Strengths: The theoretical grounding of this paper is solid. With precise geometric analysis, the authors further develop theories on pseudo-hyperboloids, e.g. Riemannian metrics, geodesics, exponential maps, and (pseudo-)distances. Formulas are explicit and concrete, and thus laid a solid foundation for numerical computations. For the numerical algorithm part, the author proposed a novel approach of computing representation learning, with the aim of improving performance on non-tree graphs. The experimental results also the efficacy of the proposed algorithm and its performance on various datasets.

Weaknesses: Theoretically, the dissimilarity metric (Eq.8) is locally defined due to the (non)existence of the logarithm map in the global scope. The effectiveness of the dissimilar metric is limited by the geometry of the underlying manifold, which might in turn limit the effectiveness of the proposed method on complicated real-world applications. The authors could have justified the applicability of the algorithm by experimenting it on more real-world datasets, alongside the two reported in the paper and the supplementary materials. The proposed optimization algorithm, as the authors pointed out in the conclusion section, lacks a convergence rate analysis. However, this is not a major issue as this is not the emphasis of the paper. Finally, it would be great if more experiments were conducted with various real-world datasets and under different settings of model hyper-parameters.

Correctness: This paper involves intensive Riemannian geometry computations, which require extensive background knowledge. However, the statements are clear and well organized. And the empirical methodology is consistent with previous state-of-arts.

Clarity: The paper is well written, all the mathematical concepts are explained clearly. The computational algorithms are represented in details.

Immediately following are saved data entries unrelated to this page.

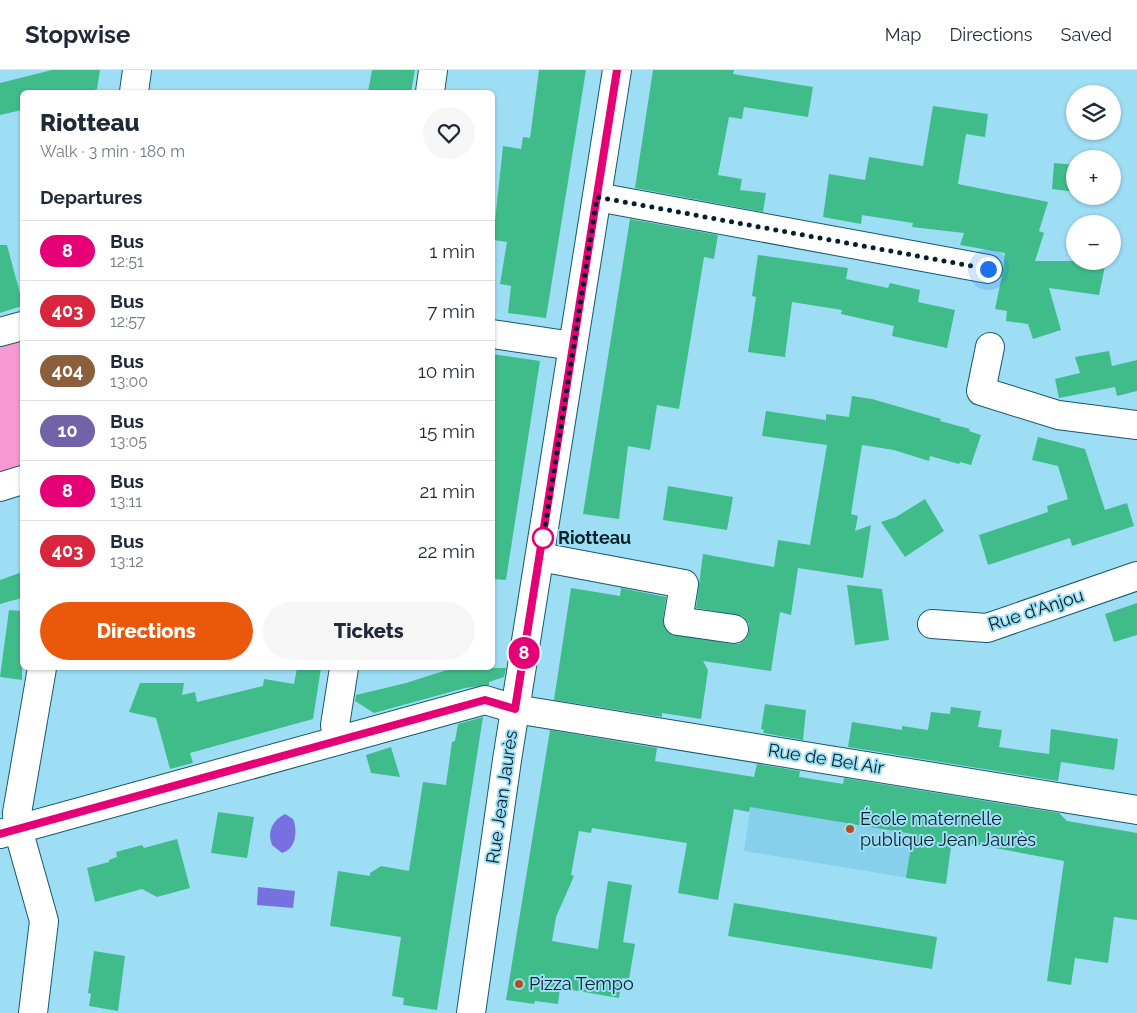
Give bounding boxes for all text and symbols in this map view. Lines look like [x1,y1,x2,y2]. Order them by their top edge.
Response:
text: Stopwise [25,20,130,49]
text: Map [885,24,921,45]
text: Directions [949,24,1033,45]
text: Saved [1061,24,1112,45]
map controls [1066,85,1121,270]
button: layers [1066,85,1121,140]
button: heart [423,107,475,159]
text: Riotteau [40,108,140,137]
text: Walk · 3 min · 180 m [40,142,185,161]
button: + [1066,150,1121,205]
text: Departures [40,186,142,208]
button: − [1066,215,1121,270]
text: Bus [110,230,144,252]
text: 8 [62,240,73,261]
text: 1 min [429,240,475,262]
text: 12:51 [110,252,144,271]
your location [976,257,1001,282]
text: Bus [110,290,144,312]
text: 403 [52,300,83,321]
text: 7 min [427,300,475,322]
text: 12:57 [110,312,145,331]
text: Bus [110,350,144,372]
text: 404 [52,360,83,381]
text: 10 min [418,360,475,382]
text: 13:00 [110,372,148,391]
text: Bus [110,410,144,432]
text: 10 [58,420,77,441]
text: 15 min [419,420,475,442]
text: 13:05 [110,432,147,451]
text: Bus [110,470,144,492]
text: 8 [62,480,73,501]
text: 21 min [419,480,475,502]
text: 13:11 [110,492,142,511]
marker: Riotteau [532,527,554,549]
place label: Riotteau [558,527,631,548]
text: Bus [110,530,144,552]
text: 403 [52,540,83,561]
text: 22 min [418,540,475,562]
text: 13:12 [110,552,144,571]
street label: Rue d'Anjou [985,584,1086,635]
button: Directions [40,602,253,660]
button: Tickets [263,602,475,660]
line badge: 8 [508,637,540,669]
text: 8 [519,642,529,663]
street label: Rue Jean Jaurès [482,728,521,865]
street label: Rue de Bel Air [767,739,886,778]
place label: École maternelle publique Jean Jaurès [860,807,1036,850]
marker: École maternelle publique Jean Jaurès [844,823,856,835]
place label: Pizza Tempo [529,973,634,994]
marker: Pizza Tempo [513,978,525,990]

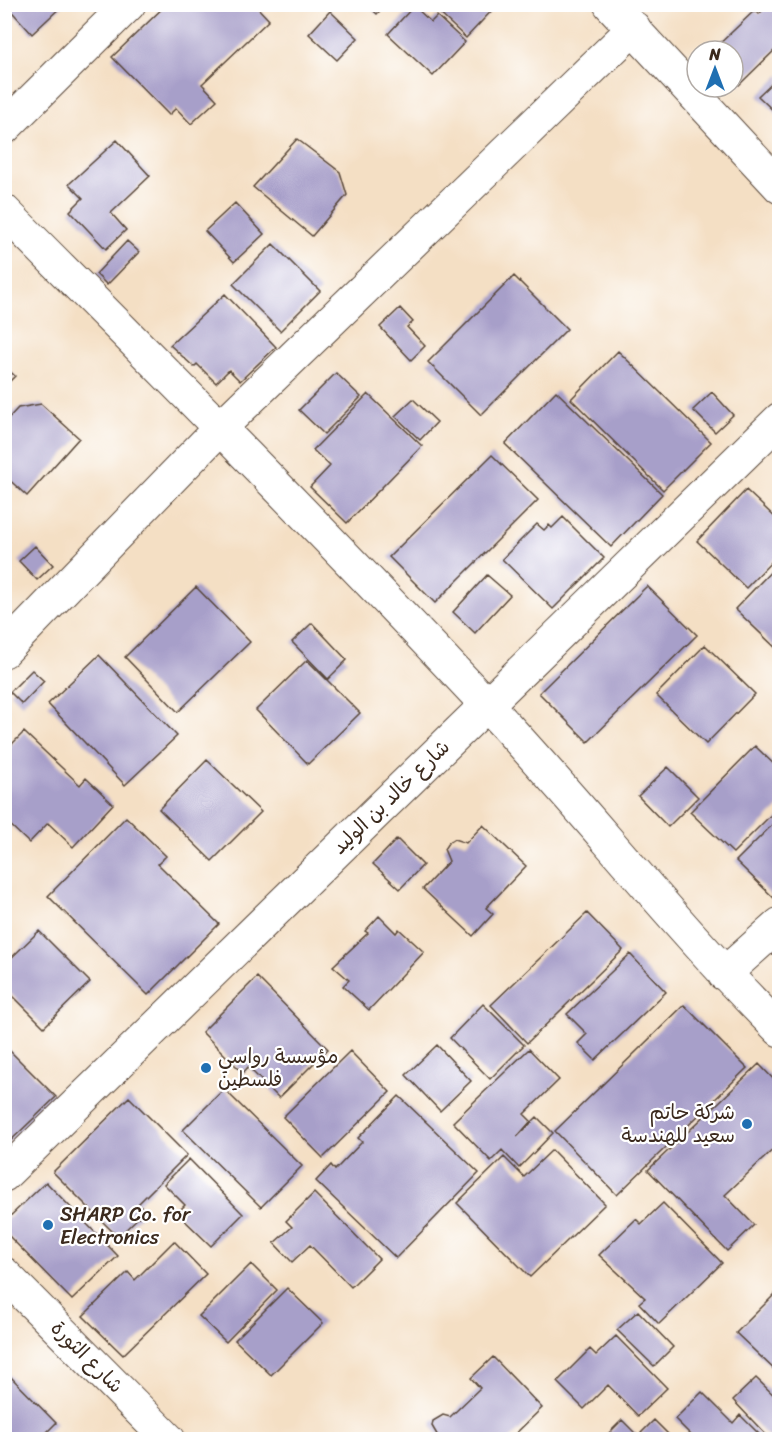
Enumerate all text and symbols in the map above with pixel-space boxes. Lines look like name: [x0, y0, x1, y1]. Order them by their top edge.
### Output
north arrow: [685, 39, 745, 99]
text: N: [708, 40, 721, 69]
street label: شارع خالد بن الوليد: [323, 731, 459, 863]
place label: مؤسسة رواسي فلسطين: [218, 1039, 338, 1097]
marker: مؤسسة رواسي فلسطين: [199, 1061, 213, 1075]
place label: شركة حاتم سعيد للهندسة: [622, 1095, 735, 1153]
marker: شركة حاتم سعيد للهندسة: [740, 1117, 754, 1131]
place label: SHARP Co. for Electronics: [60, 1197, 192, 1255]
marker: SHARP Co. for Electronics: [41, 1218, 55, 1232]
street label: شارع الثورة: [42, 1312, 132, 1402]

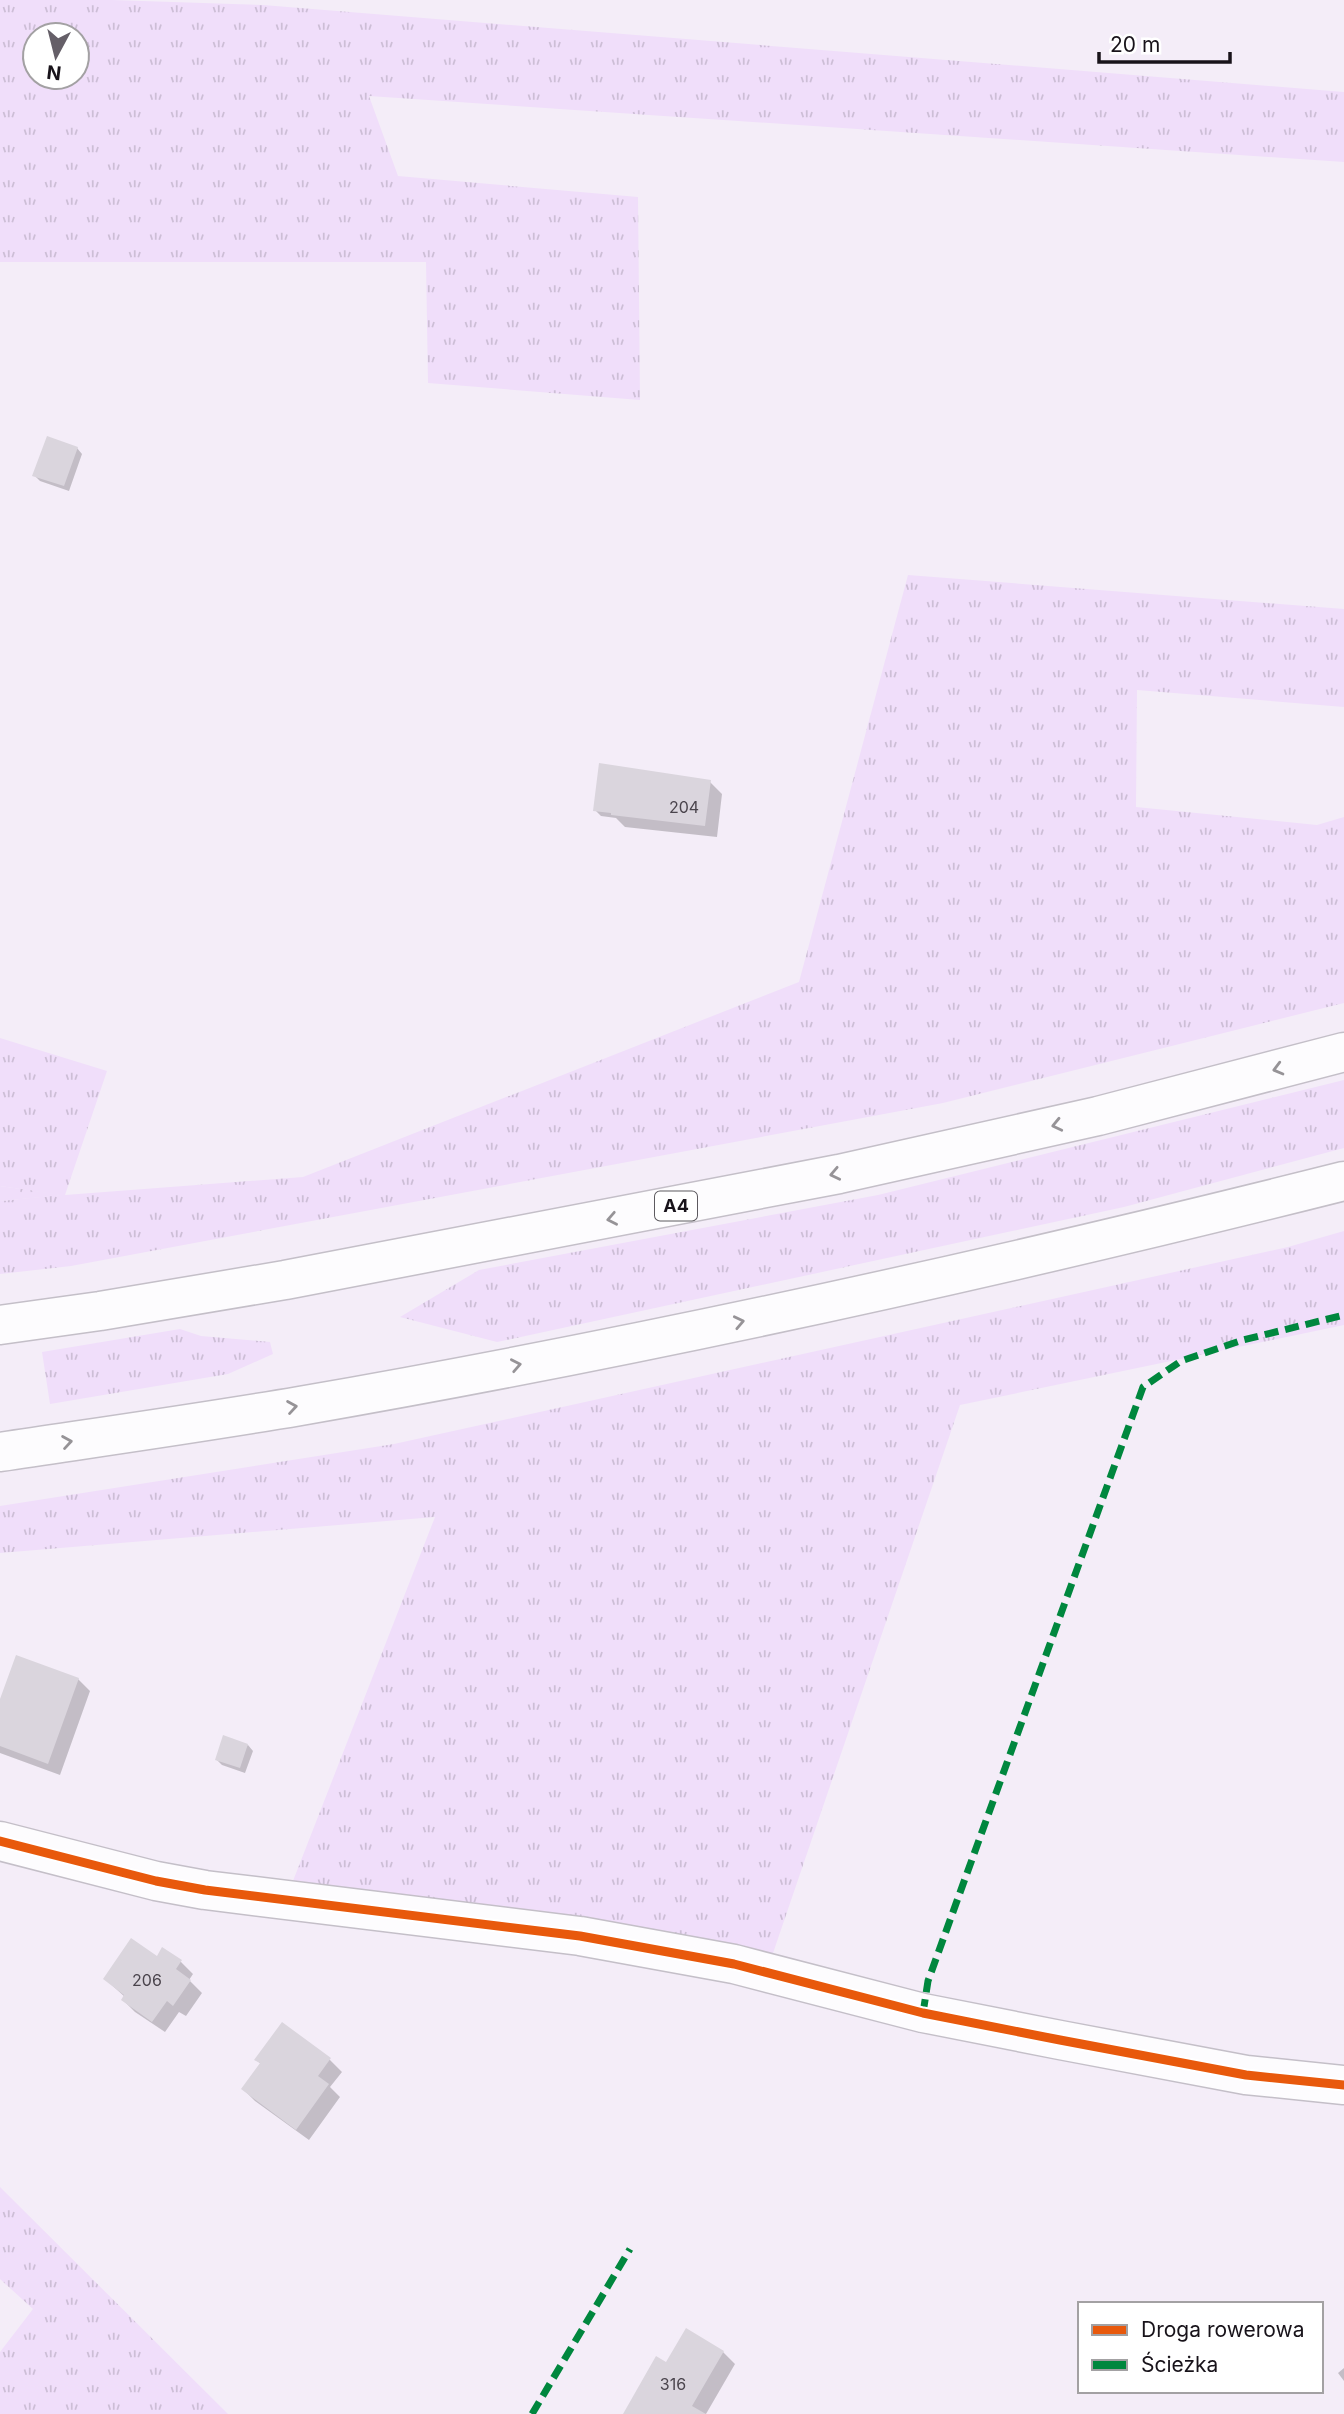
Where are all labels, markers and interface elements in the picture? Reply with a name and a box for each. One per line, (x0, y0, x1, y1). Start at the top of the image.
north arrow (21, 21, 91, 91)
scale bar (1099, 21, 1230, 65)
text: 20 m (1110, 32, 1160, 57)
text: N (45, 60, 63, 85)
house number: 204 (669, 797, 699, 817)
one-way arrow (1272, 1061, 1284, 1075)
one-way arrow (1052, 1117, 1064, 1131)
one-way arrow (829, 1166, 841, 1181)
road number: A4 (655, 1191, 697, 1220)
one-way arrow (606, 1210, 618, 1225)
one-way arrow (733, 1315, 745, 1330)
one-way arrow (510, 1359, 522, 1374)
one-way arrow (286, 1400, 298, 1415)
one-way arrow (62, 1434, 73, 1449)
house number: 206 (132, 1970, 162, 1990)
legend (1078, 2302, 1323, 2393)
text: Droga rowerowa (1141, 2317, 1304, 2342)
text: Ścieżka (1141, 2351, 1218, 2377)
house number: 316 (660, 2374, 686, 2394)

Relation to Prior Work: This paper proposed a novel method based on the geometries of pseudo-hyperboloids, which generalized the hyperboloid models studied in existing representation learning literature. Both of the theoretic and numerical novelties are clearly stated in the paper.

Reproducibility: Yes

Additional Feedback: The paper is well presented and novelties are clearly stated, and paved a new way of solving representation leaning problems with non-Riemannian nature. AFTER REBUTAL ------------------- I thank the authors for their response. My concern has been fully addressed, especially why the proposed method is better than hyperbolic geometry for graph embedding/representation. I believe that the theoretical developments of the paper are interesting and that the paper should be published at NeurIPS. So I keep my original score.